Inspiré par l’IDM des années 90, Medberg puise dans une tradition électronique exigeante tout en l’adaptant à une sensibilité très actuelle. Mirrorfield repose sur des rythmes joueurs, parfois bancals, soutenus par des textures glitch délicates et des accords rêveurs. L’ensemble oscille entre chaleur enveloppante et froideur numérique, créant une tension permanente qui maintient l’écoute en éveil.
Ce qui frappe surtout, c’est le caractère profondément humain de la composition. Derrière les machines et les fragments sonores volontairement imparfaits, Medberg laisse transparaître une émotion discrète mais constante. Rien n’est démonstratif : tout se joue dans le détail, dans ces micro-variations qui donnent au morceau une dimension presque introspective.
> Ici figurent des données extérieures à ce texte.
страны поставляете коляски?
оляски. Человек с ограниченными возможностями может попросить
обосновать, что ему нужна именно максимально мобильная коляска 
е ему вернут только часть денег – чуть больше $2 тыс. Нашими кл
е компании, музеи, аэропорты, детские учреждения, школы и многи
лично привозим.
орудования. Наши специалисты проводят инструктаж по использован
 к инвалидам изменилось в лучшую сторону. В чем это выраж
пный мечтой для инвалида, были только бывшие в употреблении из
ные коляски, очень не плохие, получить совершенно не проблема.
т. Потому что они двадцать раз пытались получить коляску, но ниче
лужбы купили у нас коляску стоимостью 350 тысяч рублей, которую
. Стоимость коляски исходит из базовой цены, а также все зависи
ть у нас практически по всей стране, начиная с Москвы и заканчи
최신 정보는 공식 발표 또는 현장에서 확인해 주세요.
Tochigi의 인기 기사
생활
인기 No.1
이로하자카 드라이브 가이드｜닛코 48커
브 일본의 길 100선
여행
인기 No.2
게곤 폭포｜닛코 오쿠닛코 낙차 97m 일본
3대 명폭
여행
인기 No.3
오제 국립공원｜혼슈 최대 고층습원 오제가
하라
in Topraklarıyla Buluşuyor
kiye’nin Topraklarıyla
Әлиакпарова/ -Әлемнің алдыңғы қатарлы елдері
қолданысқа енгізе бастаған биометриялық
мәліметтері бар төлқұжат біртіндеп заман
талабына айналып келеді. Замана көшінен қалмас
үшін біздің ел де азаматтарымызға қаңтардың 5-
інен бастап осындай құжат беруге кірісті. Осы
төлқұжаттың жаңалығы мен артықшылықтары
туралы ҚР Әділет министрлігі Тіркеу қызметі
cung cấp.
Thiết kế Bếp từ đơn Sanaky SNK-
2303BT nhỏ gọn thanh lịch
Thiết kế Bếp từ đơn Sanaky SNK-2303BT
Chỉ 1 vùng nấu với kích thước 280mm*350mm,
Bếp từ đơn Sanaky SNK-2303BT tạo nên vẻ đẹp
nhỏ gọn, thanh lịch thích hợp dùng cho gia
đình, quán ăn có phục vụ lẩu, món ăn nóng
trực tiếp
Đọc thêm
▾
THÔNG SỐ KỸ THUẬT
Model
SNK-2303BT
Avec une durée resserrée, Mirrorfield évite toute redondance et privilégie l’efficacité sensorielle. Chaque séquence semble pensée comme une pièce d’un puzzle sonore, s’imbriquant naturellement dans un flux fluide et cohérent. Cette maîtrise du format court renforce l’impact du titre.
En poursuivant son exploration d’une electronica colorée, ludique et légèrement fragmentée, Medberg signe un morceau qui s’écoute autant avec l’esprit qu’avec le corps. Mirrorfield s’impose ainsi comme une chronique sonore intime, à la fois cérébrale et accessible, qui confirme l’identité artistique d’un producteur attentif à l’émotion autant qu’à l’expérimentation. Un titre qui laisse présager de prochaines explorations sensibles.